The parallels are obvious. No one is about to compare Chattanooga with the brimstone pits of eternal damnation, but no rapper had broken out of Scenic City until TDE made Rashad the face of its second generation, alongside SZA, in 2013. Until Rashad, the most famous piece of music to be associated with Tennessee’s fourth-most populous city had been the “Chattanooga Choo-Choo,” a swing anthem recorded by Iowa’s Glenn Miller in 1941. Rashad’s links to the underworld run deeper than that, though. And to fully understand them, we first need to run down the plotline of his DC Comics analogue.

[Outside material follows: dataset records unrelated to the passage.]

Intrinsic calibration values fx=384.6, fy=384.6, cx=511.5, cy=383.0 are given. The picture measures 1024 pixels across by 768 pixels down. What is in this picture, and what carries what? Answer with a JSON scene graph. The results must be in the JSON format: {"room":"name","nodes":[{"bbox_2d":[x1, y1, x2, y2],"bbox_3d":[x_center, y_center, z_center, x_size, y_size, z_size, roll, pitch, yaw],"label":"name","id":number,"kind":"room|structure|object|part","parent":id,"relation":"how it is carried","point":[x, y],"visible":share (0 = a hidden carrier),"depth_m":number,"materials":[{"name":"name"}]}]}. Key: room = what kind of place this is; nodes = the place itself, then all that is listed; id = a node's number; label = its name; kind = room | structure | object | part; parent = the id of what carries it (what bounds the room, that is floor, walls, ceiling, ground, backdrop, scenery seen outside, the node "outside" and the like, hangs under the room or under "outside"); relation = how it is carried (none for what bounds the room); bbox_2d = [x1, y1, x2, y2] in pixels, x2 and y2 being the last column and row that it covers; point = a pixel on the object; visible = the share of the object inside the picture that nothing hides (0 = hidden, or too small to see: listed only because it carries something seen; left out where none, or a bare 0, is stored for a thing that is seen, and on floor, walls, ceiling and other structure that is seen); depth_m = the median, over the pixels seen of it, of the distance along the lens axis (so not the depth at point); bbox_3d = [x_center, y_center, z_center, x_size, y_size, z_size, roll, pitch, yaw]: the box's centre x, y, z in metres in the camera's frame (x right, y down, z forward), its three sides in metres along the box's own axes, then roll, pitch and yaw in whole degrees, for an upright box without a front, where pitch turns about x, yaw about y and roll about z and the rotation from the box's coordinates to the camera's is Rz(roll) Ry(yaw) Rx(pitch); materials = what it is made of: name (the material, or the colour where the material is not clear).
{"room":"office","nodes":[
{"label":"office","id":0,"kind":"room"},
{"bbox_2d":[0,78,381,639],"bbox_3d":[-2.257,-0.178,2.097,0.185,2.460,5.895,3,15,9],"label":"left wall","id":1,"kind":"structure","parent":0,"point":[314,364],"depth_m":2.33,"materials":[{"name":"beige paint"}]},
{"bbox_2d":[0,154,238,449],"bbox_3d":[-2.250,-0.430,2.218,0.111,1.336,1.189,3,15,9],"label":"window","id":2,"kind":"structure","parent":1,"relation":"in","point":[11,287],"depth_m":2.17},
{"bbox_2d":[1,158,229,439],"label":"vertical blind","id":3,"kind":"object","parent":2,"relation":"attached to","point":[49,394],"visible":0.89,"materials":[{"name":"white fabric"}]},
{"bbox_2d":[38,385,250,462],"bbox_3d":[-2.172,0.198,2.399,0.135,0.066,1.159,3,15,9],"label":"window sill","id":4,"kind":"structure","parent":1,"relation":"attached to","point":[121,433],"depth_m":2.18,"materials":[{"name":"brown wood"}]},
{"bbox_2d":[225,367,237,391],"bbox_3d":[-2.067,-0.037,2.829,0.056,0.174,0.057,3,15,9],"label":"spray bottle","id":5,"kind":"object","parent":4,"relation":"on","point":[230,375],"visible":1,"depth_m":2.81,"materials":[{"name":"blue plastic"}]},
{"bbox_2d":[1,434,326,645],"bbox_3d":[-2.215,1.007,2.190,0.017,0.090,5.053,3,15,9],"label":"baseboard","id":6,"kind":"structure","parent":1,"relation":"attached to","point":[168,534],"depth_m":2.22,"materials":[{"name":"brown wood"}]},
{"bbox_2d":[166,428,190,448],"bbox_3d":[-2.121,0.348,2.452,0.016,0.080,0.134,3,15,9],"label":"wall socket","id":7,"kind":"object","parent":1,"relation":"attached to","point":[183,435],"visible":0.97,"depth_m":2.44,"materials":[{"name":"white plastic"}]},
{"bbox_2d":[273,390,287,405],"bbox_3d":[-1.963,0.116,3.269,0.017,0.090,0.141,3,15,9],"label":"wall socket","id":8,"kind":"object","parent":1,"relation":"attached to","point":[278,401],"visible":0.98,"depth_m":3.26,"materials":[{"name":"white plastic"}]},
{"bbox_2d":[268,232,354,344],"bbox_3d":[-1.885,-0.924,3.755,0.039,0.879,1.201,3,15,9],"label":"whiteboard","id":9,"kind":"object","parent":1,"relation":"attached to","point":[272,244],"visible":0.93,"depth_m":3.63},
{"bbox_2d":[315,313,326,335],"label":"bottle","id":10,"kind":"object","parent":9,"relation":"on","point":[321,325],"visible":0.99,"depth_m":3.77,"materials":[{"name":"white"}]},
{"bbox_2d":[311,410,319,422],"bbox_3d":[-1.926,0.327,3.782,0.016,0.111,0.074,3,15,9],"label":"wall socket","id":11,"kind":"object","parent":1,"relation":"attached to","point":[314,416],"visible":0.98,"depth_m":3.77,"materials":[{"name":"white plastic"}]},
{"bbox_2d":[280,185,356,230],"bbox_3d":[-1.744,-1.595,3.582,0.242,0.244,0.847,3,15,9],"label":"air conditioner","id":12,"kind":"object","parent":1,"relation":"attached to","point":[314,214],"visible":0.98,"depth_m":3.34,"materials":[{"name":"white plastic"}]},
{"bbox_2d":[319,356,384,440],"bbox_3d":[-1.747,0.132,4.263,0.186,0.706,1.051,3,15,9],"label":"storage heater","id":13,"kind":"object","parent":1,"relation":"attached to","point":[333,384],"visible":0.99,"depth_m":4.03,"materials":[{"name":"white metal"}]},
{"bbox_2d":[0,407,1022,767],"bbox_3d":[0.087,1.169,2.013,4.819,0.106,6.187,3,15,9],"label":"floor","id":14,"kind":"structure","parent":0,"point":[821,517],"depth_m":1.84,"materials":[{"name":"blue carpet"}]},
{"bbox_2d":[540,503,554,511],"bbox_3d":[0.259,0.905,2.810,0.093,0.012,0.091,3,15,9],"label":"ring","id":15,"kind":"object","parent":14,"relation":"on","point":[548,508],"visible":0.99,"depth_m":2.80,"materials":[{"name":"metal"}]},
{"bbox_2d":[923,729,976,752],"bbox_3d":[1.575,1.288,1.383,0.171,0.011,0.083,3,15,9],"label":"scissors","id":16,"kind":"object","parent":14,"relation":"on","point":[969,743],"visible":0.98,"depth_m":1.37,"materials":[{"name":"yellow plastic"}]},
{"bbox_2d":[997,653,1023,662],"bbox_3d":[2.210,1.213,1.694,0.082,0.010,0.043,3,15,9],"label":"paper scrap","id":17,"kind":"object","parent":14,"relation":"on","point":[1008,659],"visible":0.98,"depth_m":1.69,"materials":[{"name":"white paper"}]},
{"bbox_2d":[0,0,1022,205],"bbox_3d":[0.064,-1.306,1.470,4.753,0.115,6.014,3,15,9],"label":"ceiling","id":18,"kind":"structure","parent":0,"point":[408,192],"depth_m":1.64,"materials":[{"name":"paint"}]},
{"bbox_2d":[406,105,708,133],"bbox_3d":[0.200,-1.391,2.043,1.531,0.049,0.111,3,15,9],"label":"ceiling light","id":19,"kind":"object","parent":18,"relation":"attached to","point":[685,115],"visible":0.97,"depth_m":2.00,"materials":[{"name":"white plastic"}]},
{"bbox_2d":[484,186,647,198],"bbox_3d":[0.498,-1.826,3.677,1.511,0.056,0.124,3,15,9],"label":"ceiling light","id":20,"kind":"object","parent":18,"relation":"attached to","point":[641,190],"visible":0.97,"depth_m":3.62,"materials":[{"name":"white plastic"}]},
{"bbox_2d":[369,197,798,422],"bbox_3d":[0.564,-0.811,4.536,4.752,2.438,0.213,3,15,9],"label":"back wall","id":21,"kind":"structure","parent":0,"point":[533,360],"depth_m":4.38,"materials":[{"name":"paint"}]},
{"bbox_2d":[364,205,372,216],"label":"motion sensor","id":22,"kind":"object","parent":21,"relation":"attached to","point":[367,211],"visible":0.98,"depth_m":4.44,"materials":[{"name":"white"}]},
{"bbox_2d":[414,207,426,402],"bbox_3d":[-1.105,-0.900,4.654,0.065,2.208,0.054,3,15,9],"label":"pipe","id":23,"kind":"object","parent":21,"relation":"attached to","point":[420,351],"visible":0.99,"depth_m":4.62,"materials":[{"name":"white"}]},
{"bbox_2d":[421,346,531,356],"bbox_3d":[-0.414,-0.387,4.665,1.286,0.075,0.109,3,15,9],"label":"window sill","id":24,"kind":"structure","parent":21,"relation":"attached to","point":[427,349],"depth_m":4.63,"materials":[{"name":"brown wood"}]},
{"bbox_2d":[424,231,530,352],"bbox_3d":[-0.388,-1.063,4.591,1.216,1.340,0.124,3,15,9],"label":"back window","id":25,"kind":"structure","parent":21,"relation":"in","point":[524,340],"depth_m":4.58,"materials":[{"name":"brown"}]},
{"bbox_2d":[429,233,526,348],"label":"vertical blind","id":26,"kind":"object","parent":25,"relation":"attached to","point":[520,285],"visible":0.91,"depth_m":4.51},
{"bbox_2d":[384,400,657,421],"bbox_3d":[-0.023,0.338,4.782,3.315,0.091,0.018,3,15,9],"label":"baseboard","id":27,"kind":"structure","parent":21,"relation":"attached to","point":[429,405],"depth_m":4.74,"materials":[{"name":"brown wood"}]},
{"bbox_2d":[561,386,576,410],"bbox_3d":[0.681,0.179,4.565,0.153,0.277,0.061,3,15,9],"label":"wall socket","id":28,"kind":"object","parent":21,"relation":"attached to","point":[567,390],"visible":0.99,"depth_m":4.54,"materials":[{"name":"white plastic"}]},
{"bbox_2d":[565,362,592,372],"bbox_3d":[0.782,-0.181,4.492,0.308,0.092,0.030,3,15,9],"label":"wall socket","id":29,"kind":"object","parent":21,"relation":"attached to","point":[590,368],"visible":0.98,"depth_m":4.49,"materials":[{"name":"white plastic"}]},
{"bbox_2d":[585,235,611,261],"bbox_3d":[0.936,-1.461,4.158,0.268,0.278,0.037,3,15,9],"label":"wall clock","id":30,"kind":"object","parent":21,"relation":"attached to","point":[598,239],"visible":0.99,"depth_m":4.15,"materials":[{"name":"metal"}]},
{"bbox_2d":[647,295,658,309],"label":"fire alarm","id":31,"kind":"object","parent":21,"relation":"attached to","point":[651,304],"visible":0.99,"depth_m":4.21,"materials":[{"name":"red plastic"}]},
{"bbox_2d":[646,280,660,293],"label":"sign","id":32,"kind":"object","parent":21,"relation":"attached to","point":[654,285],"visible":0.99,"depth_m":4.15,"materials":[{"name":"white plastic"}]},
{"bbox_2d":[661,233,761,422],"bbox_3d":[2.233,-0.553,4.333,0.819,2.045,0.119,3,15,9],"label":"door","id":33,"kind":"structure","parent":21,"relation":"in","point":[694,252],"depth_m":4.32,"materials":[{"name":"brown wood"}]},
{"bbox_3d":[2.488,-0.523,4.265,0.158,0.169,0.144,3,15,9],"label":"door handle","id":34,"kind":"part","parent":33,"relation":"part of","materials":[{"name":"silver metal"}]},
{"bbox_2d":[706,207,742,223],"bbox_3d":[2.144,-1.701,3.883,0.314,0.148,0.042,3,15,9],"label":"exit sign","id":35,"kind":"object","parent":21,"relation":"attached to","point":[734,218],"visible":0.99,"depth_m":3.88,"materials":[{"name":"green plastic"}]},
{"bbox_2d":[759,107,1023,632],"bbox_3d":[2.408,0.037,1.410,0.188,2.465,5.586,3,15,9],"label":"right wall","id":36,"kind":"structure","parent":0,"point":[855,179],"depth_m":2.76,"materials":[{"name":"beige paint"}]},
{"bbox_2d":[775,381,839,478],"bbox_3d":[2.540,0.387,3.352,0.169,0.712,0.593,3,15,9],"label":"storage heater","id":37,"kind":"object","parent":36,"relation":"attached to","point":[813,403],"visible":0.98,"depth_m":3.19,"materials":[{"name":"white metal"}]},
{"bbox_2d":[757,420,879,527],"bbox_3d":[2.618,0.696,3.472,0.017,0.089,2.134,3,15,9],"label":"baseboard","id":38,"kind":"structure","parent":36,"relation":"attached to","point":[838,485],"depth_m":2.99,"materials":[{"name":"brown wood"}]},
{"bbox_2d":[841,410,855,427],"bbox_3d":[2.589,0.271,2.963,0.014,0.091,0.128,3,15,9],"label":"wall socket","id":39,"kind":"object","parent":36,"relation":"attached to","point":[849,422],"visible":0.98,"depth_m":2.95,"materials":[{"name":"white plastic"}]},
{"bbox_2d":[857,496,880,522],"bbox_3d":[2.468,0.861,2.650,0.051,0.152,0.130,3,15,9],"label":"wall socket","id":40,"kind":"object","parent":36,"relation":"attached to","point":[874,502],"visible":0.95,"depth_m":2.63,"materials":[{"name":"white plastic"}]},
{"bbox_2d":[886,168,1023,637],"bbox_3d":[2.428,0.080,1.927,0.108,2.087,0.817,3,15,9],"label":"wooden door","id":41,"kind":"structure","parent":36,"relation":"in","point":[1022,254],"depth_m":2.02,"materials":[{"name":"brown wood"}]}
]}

Behold Mister Miracle, alter-ego of Scott Free, son of the kindly warrior-king Highfather. In a failed attempt to bring peace to the cosmos, Highfather swapped children with his nemesis, a wicked tyrant named Darkseid intent on pursuing the “anti-life equation,” a weapon composed of the fears and anxieties of the human mind. As a consequence of his father’s abandonment, Free is exiled into Hell and tortured by his caretaker, Granny Goodness, who ensures that the princeling remains unaware of his royal heritage. The indomitable Free refuses to let his spirit be broken, becomes a masterful escape artist, and manages to break out of his prison. This is where the dramatic superhero cartoon noises would start to crescendo. Finally unbound, he becomes Mister Miracle, a hand-drawn Houdini so ingenious that he kills himself in an attempt to see if he can escape death. The act leaves him in an interzone limbo, fighting demons, unclear whether he’s survived or not.

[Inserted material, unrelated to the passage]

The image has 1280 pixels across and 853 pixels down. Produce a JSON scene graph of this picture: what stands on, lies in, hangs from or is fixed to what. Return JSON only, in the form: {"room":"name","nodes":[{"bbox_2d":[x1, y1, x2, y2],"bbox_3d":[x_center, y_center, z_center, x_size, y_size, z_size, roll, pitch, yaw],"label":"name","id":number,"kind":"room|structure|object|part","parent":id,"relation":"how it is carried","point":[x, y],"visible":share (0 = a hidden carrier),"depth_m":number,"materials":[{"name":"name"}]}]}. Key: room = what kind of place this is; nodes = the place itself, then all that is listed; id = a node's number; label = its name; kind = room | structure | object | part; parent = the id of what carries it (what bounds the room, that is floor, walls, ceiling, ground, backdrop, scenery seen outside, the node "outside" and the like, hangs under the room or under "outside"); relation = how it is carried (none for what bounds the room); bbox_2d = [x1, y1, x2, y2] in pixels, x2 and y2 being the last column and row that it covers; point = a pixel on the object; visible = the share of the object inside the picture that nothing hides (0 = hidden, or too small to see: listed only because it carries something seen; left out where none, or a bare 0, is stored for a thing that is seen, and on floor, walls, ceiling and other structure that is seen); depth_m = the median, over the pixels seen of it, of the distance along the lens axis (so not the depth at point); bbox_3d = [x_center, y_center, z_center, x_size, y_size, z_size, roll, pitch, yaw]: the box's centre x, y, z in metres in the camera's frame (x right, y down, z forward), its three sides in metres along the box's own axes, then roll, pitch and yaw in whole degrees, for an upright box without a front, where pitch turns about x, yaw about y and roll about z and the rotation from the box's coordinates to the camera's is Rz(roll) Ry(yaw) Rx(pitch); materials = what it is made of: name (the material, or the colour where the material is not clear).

“It made me real emotional reading it; I don’t know why,” Rashad says, knowing exactly why. “During that time, I was going through some petty tortured shit: from rehab to going all the way fucking broke. Instead of leaping buildings, I was just like, ‘Nah I’m gonna just stay in the crib.’ The responsibility was just too scary.”

It’s all there in Mister Miracle: A familiar strain of father issues that once manifested in the first lyrics on the first song of Cilvia Demo (“My daddy taught me how to drink my pain away, my daddy taught me how to leave somebody); evil personified in a villain seeking to weaponize neuroses; a heroic protagonist who transmutes his traumas into strengths, constantly seeking to elude past and present sufferings. The ironies aren’t lost on Rashad, who is nothing if not self-aware.